This course introduces the essential principles of materials science with a special focus on semiconductors — the key materials behind modern electronics and energy technologies. Students will explore how atomic structure, crystal symmetry, bonding, and defects determine the electrical, optical, and thermal properties of materials. Topics include crystal structures, bonding characteristics, phase diagrams, energy bands, vibration, and defects in crystalline solids. Building on these fundamentals, the course examines how semiconductors function in devices such as diodes, transistors, energy conversion, and solar cells. The relationships between material properties and device performance will be emphasized throughout. Through lectures, demonstrations, and problem-based exercises, students will develop both conceptual understanding and analytical skills needed to study and design semiconductor materials and devices. Weekly Topics: 1 Introduction to this course and what’s unique about the materials 2 Atomistic arrangement and crystal structure 3 Materials with metallic bonding 4 Materials with ionic bonding 5 Materials with covalent bonding 6 Phase diagram and equilibrium 7 Mechanical behavior of materials 8 Mid-semester examination 9 Electronic structure of materials 10 Atomic vibrations in materials 11 Introduction to semiconductors 12 Carrier mobility and thermal conductivity 13 Defects and their implications in semiconductors 14 Optical response of semiconductors 15 Special topic: Semiconductors for energy applications 16 Final examination

-Understand the physical foundation of materials. -Be able to practice calculating basic properties of materials. -Understand the relationship between structure, symmetry, chemical bonding, and properties of materials. -Update modern knowledge about semiconductor materials.

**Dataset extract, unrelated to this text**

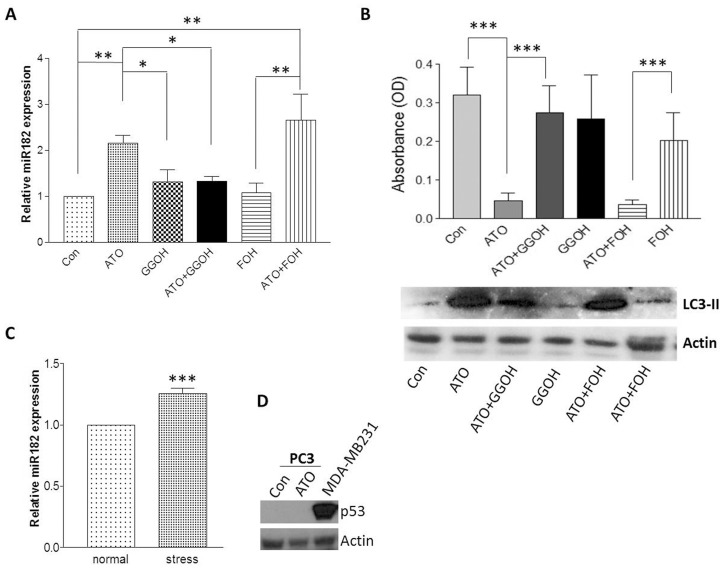
Geranylgeraniol co-treatment reversed ATO effect on miR-182 expression.(A) PC3 cells were treated with 5 µM ATO for 48 h in the presence and absence of metabolites including geranylgeraniol (10 µM) and farnesol (10 µM), miR182 expression was then detected by qRT-PCR. (B) PC3 cells were treated with 5 µM ATO for 2 or 4 days in the presence and absence of geranylgeraniol (10 µM) and farnesol (10 µM), cell proliferation (4 day treatment) was evaluated by MTT assay and LC3-II expression (2 day treatment) was examined by western blot. (C) PC3 cells were cultured in normal growth medium (10% FBS) overnight, and were then stressed by culturing in low serum medium (1% FBS) for 48 h, followed by quantitation of miR-182 expression by qRT-PCR. (D) p53 expression was examined by western blot analysis in PC3 cells, MDA-MB-231 breast cancer cells served as a positive control for p53 expression. For all bar graphs, data are expressed as Mean ± SD; for qRT-PCR analyses, n = 3; for MTT assay, n = 8; *p<0.05, **p<0.01, ***p<0.001.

No prerequisites are required to take this course, but students are asked to prepare a basic background on their own. * Mid-semester examination (50%): 3 hours * Final examination (50%): 3 hours

-N. T. Hung, A. R. T. Nugraha and R. Saito, Quantum ESPRESSO Course for Solid-State Physics, Jenny Stanford Publishing, New York, 372 Pages, (2022). -E. Kaxiras, J. D. Joannopoulos - Quantum Theory of Materials (2019, Cambridge University Press). -C. Kittel, Introduction Solid State Physics (1953).